Tuesday, December 11, 2012

CALL A MEETING



When my first novel started to drag I decided to call a meeting. Things were bogged down and I wasn’t sure why. So I sat the major characters down at an imaginary table and asked them what I should do to kick start The Lion and the Eagle, my novel about the Revolutionary War.

The villain was the loudest. Colonel Shrewsbury wanted more page time. He was madly in love with the heroine and wanted a longer love scene. He also wanted me to spend more time in portraying his good side—the love he held for his scullery maid mother banished from the Royal Castle following the episode in the broom closet with the King.
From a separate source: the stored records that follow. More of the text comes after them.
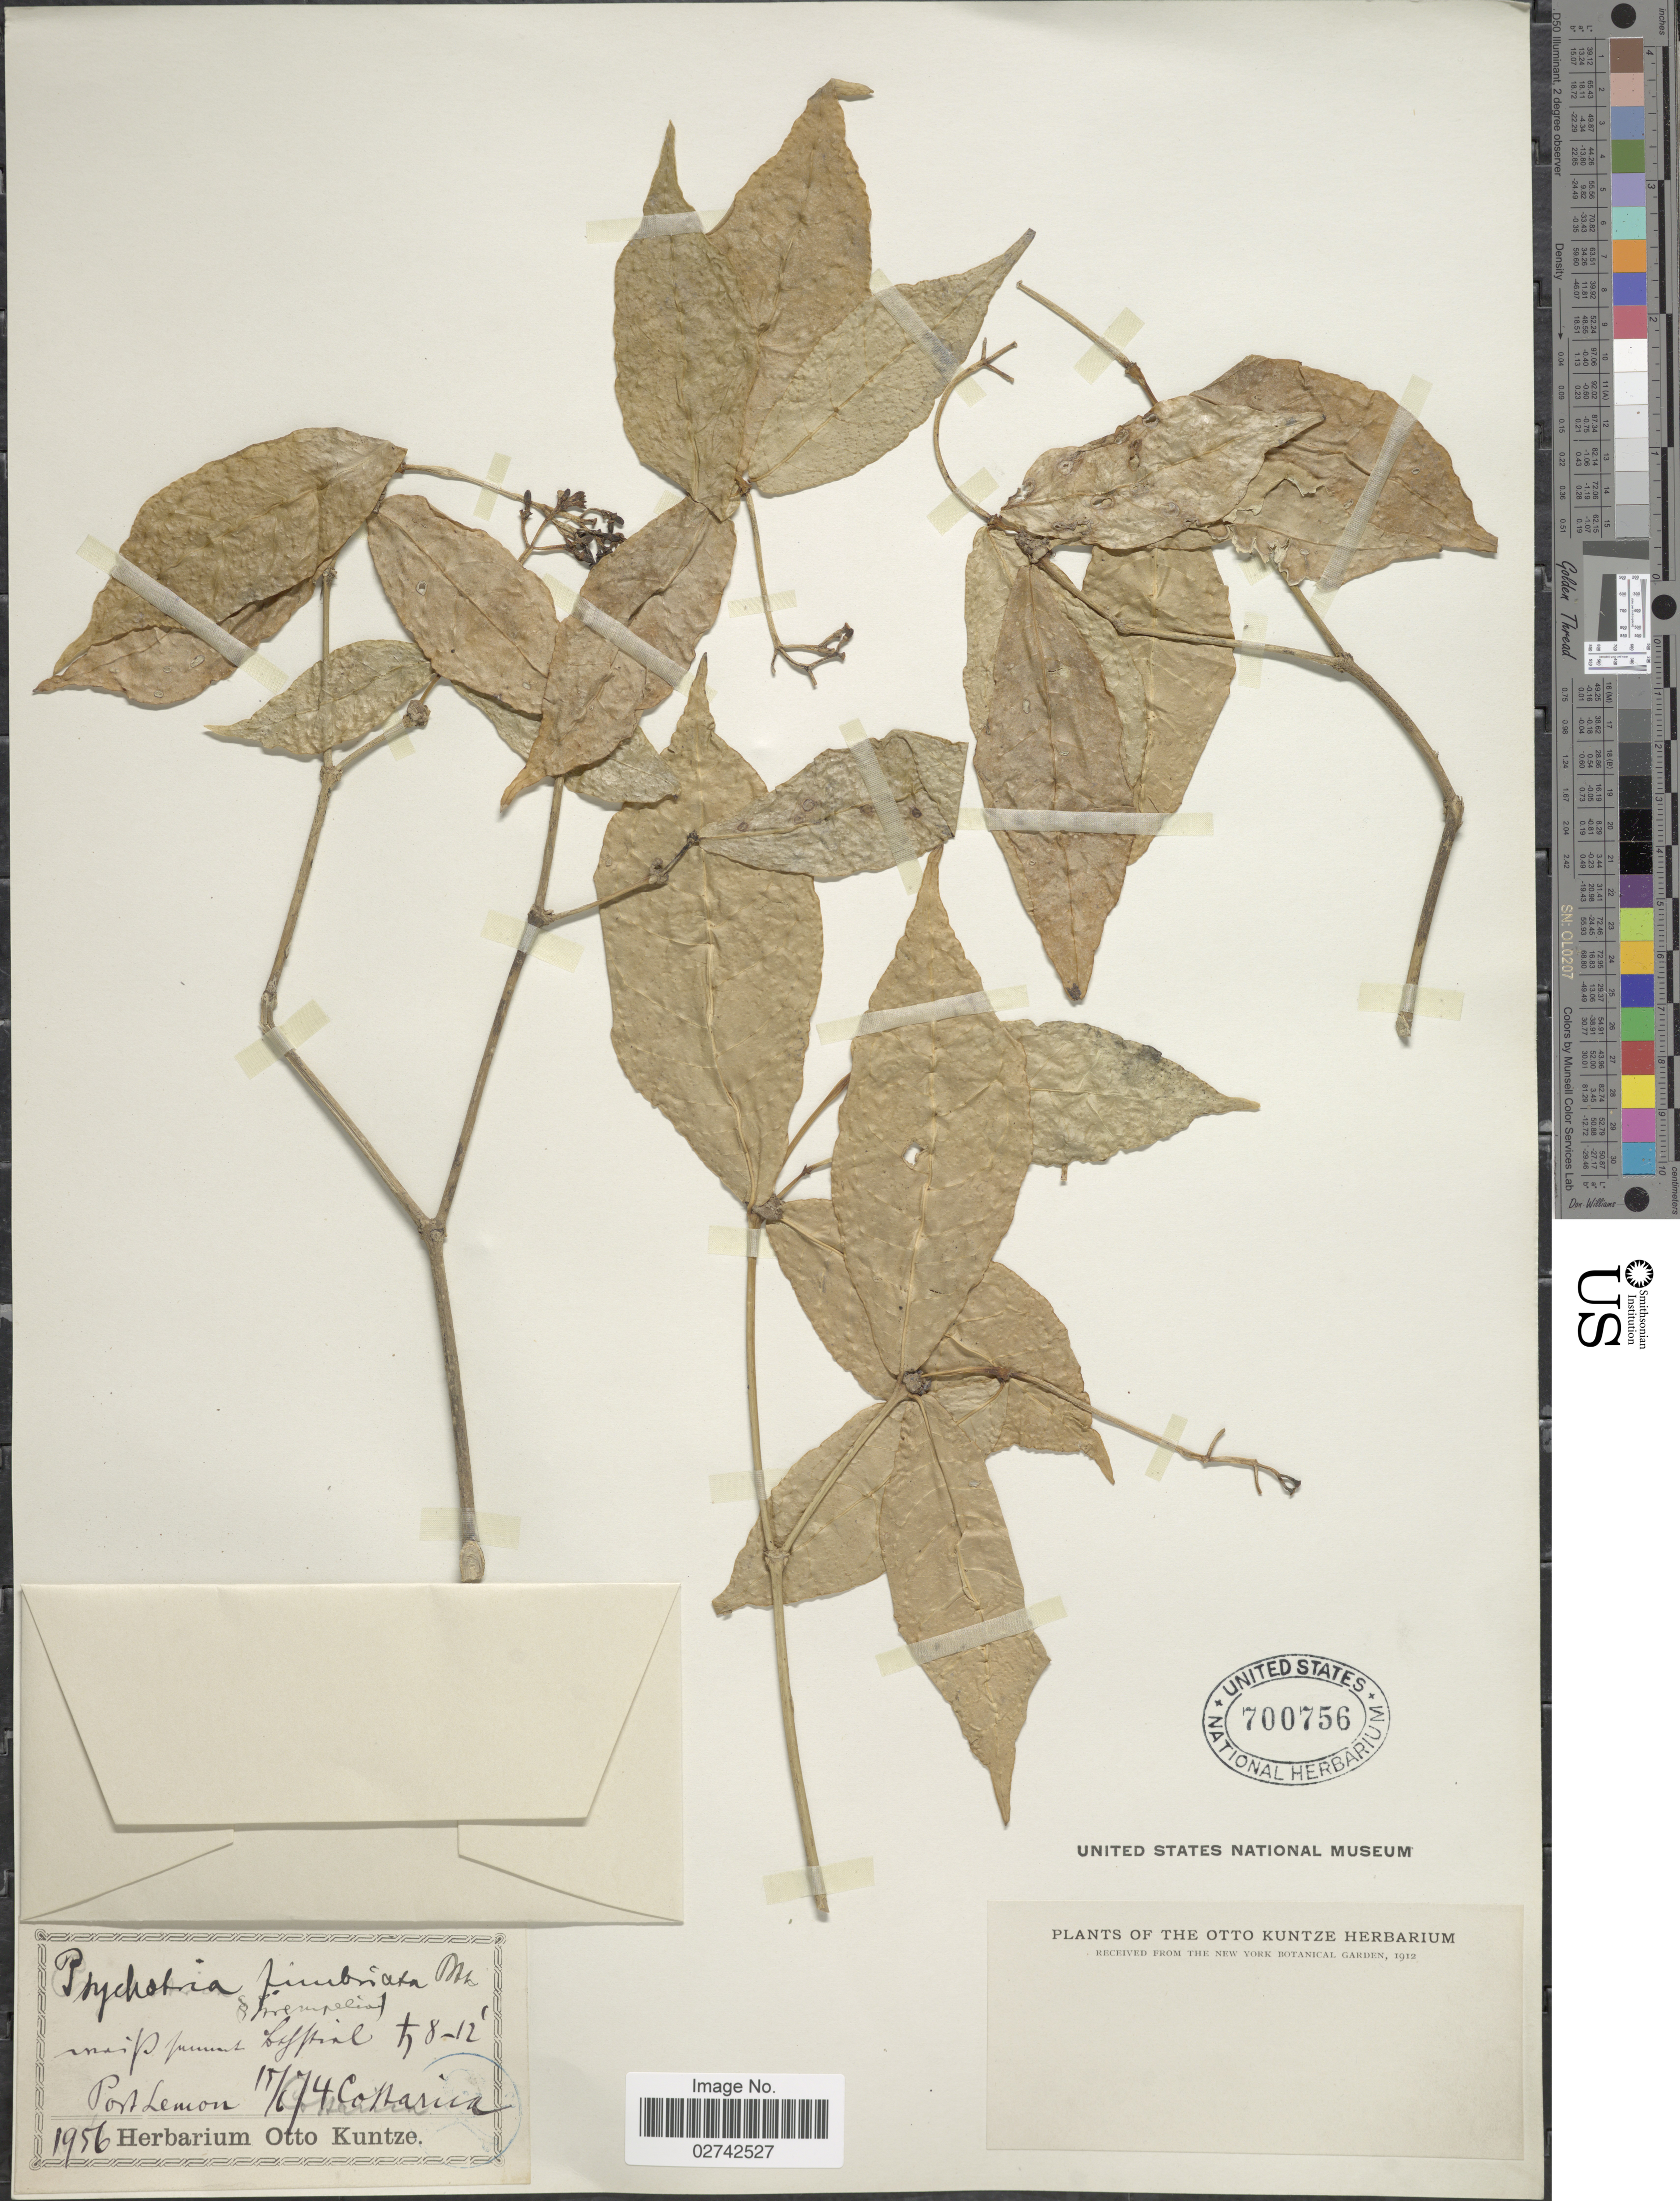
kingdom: Plantae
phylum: Tracheophyta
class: Magnoliopsida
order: Gentianales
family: Rubiaceae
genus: Rudgea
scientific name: Rudgea cornifolia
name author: (Kunth ex Roem. & Schult.) Standl.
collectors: ex herb. Otto Kuntze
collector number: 1956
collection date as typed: Transcribed d/m/y: 15/6/74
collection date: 1874-06-15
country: Costa Rica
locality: Port Lemon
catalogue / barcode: US 700756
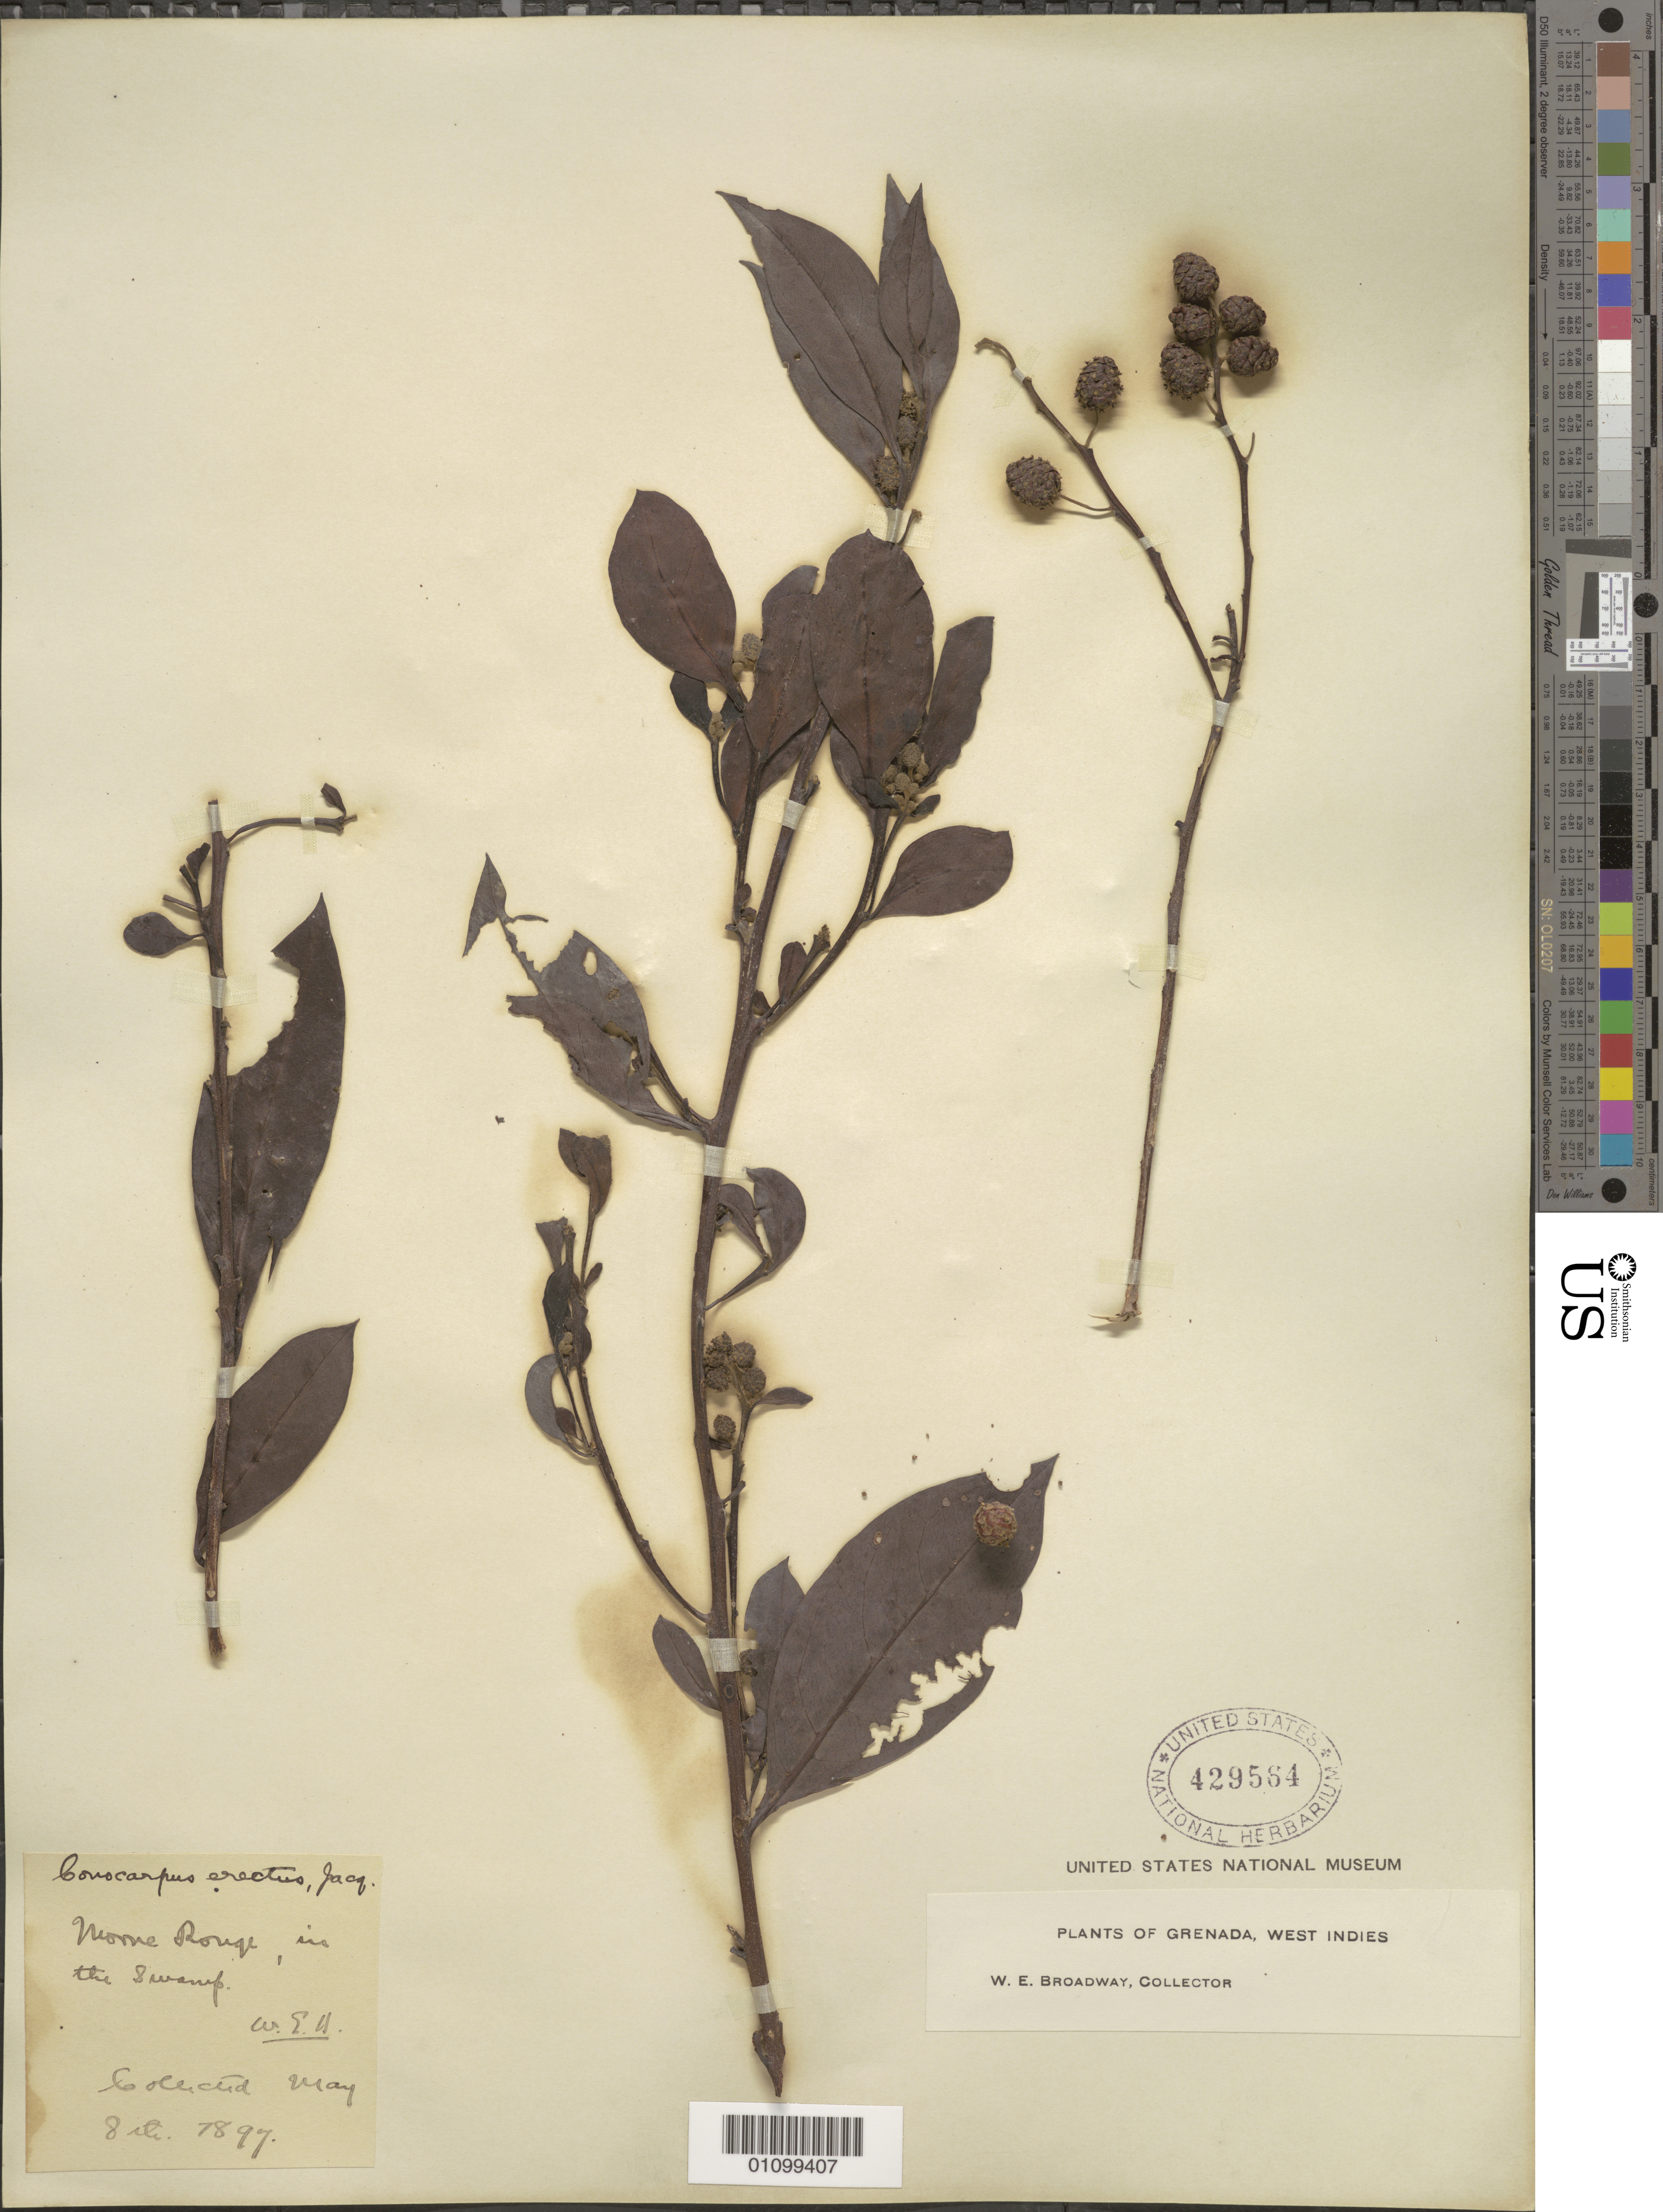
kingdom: Plantae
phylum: Tracheophyta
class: Magnoliopsida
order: Myrtales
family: Combretaceae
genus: Conocarpus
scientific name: Conocarpus erectus var. erectus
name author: L.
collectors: W. E. Broadway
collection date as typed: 08 May 1891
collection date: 1891-05-08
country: Grenada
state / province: Saint George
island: Grenada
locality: Morne Rouge, in the swamp.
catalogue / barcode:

The hero was nice about it. Oliver Morrison  told me he wanted to grow up much faster so we could see and feel more of his hatred for Shrewsbury for killing his mother at the church picnic when he was seven.  He wanted to make sure Emily, the heroine, was at the picnic so she’d be a witness to the cross he carried (literally) after his mother’s death.

Emily was the boldest. She said if she was conflicted by her love of two men she wanted to come out of it with flying colors. She wanted a visible reminder of her rejection of Shrewsbury just before the story’s violent end. When she gallantly suggested he carve his initials in her left breast, how could I refuse?   

We all get stuck now and then.  And we all have our special ways of digging out. Whether it was brilliant or naïve, it worked back then and it still works today.